Penulis
Intisari-Online.com - Hari ABRI (sekarang TNI) yang jatuh pada 5 Oktober 1965 yang rencananya dirayakan secara meriah karena genap berusia 20 tahun langsung berubah menjadi suasana yang muram terkait tragedi G30S/PKI yang berlangsung pada 1 Oktober 1965.
Pada 5 Oktober 1965 peringatan Hari ABRI terpaksa diperingati dengan suasana penuh keprihatinan dan duka cita karena pada hari itu tujuh Pahlawan Revolusi dimakamkan di Taman Makam Pahlawan Kalibata, Jakarta.
Ketika ketujuh jenasah Pahlawan Revolusi diberangkatkan dari Markas Besar AD di jalan Merdeka Utara, Jakarta menggunakan tujuh ranpur lapis baja Saracen disertai iring-iringan konvoi kendaraan militer dan pelayat, sepanjang jalan dari Merdeka Utara hingga Taman Makam Pahlawan Kalibata, ribuan penduduk di Jakarta juga berdiri di pinggir jalan untuk melepas ketujuh Pahlawan Revolusi.
Karena ketujuh Pahlawan Revolusi yang merupakan korban penculikan dan pembunuhan G30S/PKI ditemukan di Lubang Buaya yang merupakan kawasan Pangkalan Udara Halim Perdanakusuma, dan ada bukti-bukti para pelaku menggunakan senjata yang dimiliki AURI, opini saat itu, terutama para prajurit TNI AD yang sedang emosional, meyakini jika TNI AU terlibat dalam G30S/PKI.
Satu rombongan TNI AU yang dipimpin Mayor Bambang Sudarsono yang datang dengan mengendarai jeep tiba-tiba dilempari batu oleh para prajurit TNI AD.
Tapi para prajurit TNI AU tidak memberikan reaksi membalas dan mereka bahkan memaklumi jika para prajurit TNI AD itu sedang emosional mengingat telah kehilangan enam jenderalnya.
Duta besar RI untuk Kamboja, Marsekal Muda Boediardjo,seperti tertulis dalam buku otobiografi Siapa Sudi Saya Dongengi, yang juga turut melayat sempat diwawancarai oleh reporter RRI, Darmosugondo, tapi gaya wawancara itu seperti sedang menginterogasi “tertuduh”.
Tuduhan terhadap AURI bahwa telah terlibat dalam G30S/PKI secara institusi sebenarnya tidak pernah terbukti.
Jika sampai ada yang terlibat sebenarnya hanya sejumlah oknumnya saja.
Tapi karena AURI merupakan satuan yang sangat dekat dengan Soekarno, dalam perjalanan sejarah berikutnya, khususnya di era Orde Baru, AURI seperti mendapatkan perlakuan diskriminasi.

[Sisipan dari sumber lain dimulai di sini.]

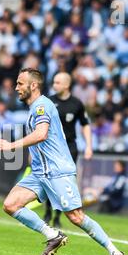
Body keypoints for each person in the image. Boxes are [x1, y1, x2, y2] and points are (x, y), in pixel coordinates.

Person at [0, 68, 127, 255]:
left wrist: (11, 145)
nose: (16, 88)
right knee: (11, 205)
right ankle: (52, 235)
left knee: (75, 216)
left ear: (33, 85)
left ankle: (115, 252)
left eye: (20, 84)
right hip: (41, 171)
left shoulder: (42, 106)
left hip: (57, 171)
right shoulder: (35, 108)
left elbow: (41, 134)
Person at [43, 72, 93, 228]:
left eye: (57, 82)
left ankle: (57, 217)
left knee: (65, 182)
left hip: (70, 146)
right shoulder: (48, 102)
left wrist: (89, 146)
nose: (54, 85)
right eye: (54, 82)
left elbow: (85, 124)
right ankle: (47, 212)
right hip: (51, 146)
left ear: (66, 85)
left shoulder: (77, 104)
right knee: (50, 179)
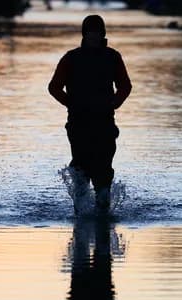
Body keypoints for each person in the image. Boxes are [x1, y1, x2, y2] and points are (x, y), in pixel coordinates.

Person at [48, 15, 132, 211]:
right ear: (84, 35)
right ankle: (80, 212)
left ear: (102, 34)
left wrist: (114, 103)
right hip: (78, 123)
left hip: (104, 122)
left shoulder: (113, 57)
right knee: (81, 167)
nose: (93, 36)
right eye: (90, 33)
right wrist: (71, 103)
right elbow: (54, 87)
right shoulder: (71, 58)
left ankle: (103, 213)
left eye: (97, 33)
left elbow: (125, 86)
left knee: (103, 169)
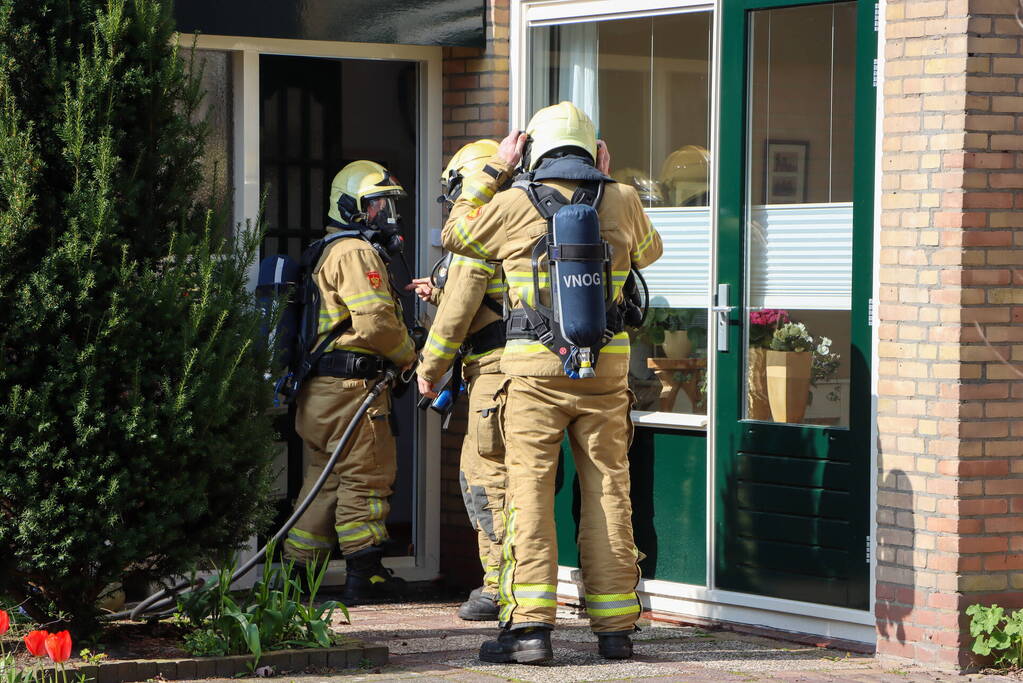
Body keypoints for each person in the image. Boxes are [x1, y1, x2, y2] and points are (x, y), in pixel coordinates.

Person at [441, 102, 663, 664]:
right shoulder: (622, 199)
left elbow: (456, 235)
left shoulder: (513, 202)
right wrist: (611, 179)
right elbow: (651, 252)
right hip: (606, 371)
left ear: (532, 151)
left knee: (529, 496)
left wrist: (495, 170)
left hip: (534, 374)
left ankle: (530, 632)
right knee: (610, 491)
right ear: (595, 150)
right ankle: (615, 629)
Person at [283, 160, 417, 606]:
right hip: (352, 391)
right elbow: (377, 322)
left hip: (321, 394)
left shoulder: (326, 250)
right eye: (376, 204)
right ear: (351, 207)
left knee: (323, 482)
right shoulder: (355, 253)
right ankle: (366, 576)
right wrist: (410, 358)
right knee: (366, 478)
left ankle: (297, 577)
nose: (384, 213)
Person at [412, 139, 509, 621]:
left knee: (486, 477)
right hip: (529, 369)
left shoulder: (480, 230)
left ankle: (499, 585)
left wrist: (428, 371)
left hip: (494, 374)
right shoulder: (528, 218)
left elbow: (457, 317)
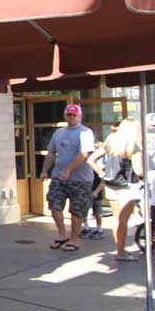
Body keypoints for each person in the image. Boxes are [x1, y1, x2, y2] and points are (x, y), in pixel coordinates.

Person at [40, 104, 96, 252]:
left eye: (74, 115)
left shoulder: (85, 132)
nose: (71, 117)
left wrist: (68, 170)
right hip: (58, 176)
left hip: (80, 179)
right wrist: (45, 170)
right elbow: (51, 152)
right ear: (65, 116)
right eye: (69, 115)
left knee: (77, 210)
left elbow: (84, 154)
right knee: (54, 204)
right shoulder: (58, 133)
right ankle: (62, 235)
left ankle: (74, 239)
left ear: (80, 116)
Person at [88, 118, 144, 261]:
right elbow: (138, 171)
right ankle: (121, 251)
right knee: (123, 220)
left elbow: (91, 159)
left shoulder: (111, 140)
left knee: (116, 218)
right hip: (128, 185)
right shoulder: (134, 145)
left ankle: (119, 249)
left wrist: (101, 173)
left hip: (111, 183)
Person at [81, 166, 106, 240]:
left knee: (97, 212)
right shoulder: (84, 171)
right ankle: (86, 228)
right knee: (83, 211)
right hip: (86, 193)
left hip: (96, 194)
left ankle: (99, 229)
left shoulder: (97, 171)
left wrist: (96, 191)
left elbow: (103, 182)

Sikap diskriminasi terhadap AURI baru bisa dikatakan mencair setelah Marsekal TNI DJoko Suyanto berhasil menjabat sebagai Panglima TNI (2006-2007).
Prestasi Marsekal Djoko Suyanto ini sekaligus menjadi satu-satunya Jenderal bintang empat dalam sejarah TNI AU, yang pernah mencapai kedudukan hingga Panglima TNI.